Emergence of new tech

Mills told attendees that the BoE thinks that firms need to make sure that they are both addressing known vulnerabilities and taking into account changing or increasing risks, for example from increasing digitalisation and the emergence of new technologies such as cloud services, artificial intelligence, or Distributed Ledger Technology (DLT).

“Whilst these emerging technologies can bring efficiencies and improved risk management, firms also need to be aware of and manage the risks when these technologies are introduced to their ecosystem, risks from either adoption of these technologies within their businesses or use by customers and suppliers.”

Moreover, “some technologies may also heighten threats from malicious actors – such as AI or quantum computing being leveraged to make cyber-attacks more powerful,” she said.

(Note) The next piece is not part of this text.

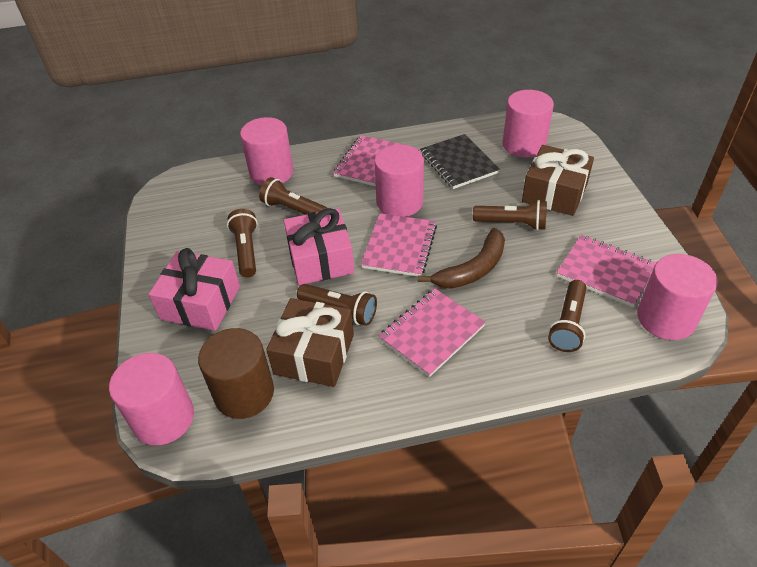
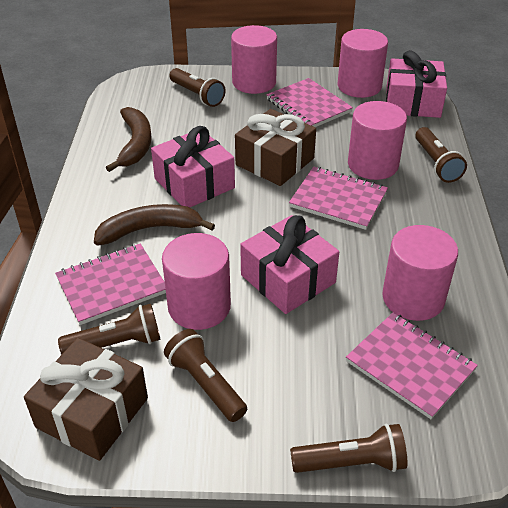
black notebook: [420,134,500,189] = 1 -> none = 0
brown banana: [418,228,505,289] = 1 -> [94,204,215,245] [106,107,152,172] = 2
brown cylinder: [198,328,274,419] = 1 -> none = 0
pink gift: [149,248,240,331] [284,208,354,285] = 2 -> [151,126,235,207] [240,215,339,314] [386,50,447,118] = 3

Over the next year, as the March 2025 approaches, the BoE expect to see firms accelerating their efforts to ensure that they have “calibrated their tolerance for negative impacts on their important business services, and mapped the key people, processes, technology, facilities, and information needed to deliver these services,” Mills explained.

She added: “Firms should then be fully testing their ability to remain within impact tolerances for ‘extreme but plausible’ scenarios – ensuring that response plans and capabilities are robust, and where not, that strategic investment is being made.”

Mills called this “a key requirement.”

“For the calibration of impact tolerances, we expect to see greater engagement than we have seen thus far between firms, their participants, and the wider market.”

She concluded by saying that “when designing impact tolerances, firms should ensure they are considering the impact of disruption to their services on the market they serve – recognising that, where an incident is not contained within a short period of time, this could cause contagion and additional risks to crystallise.”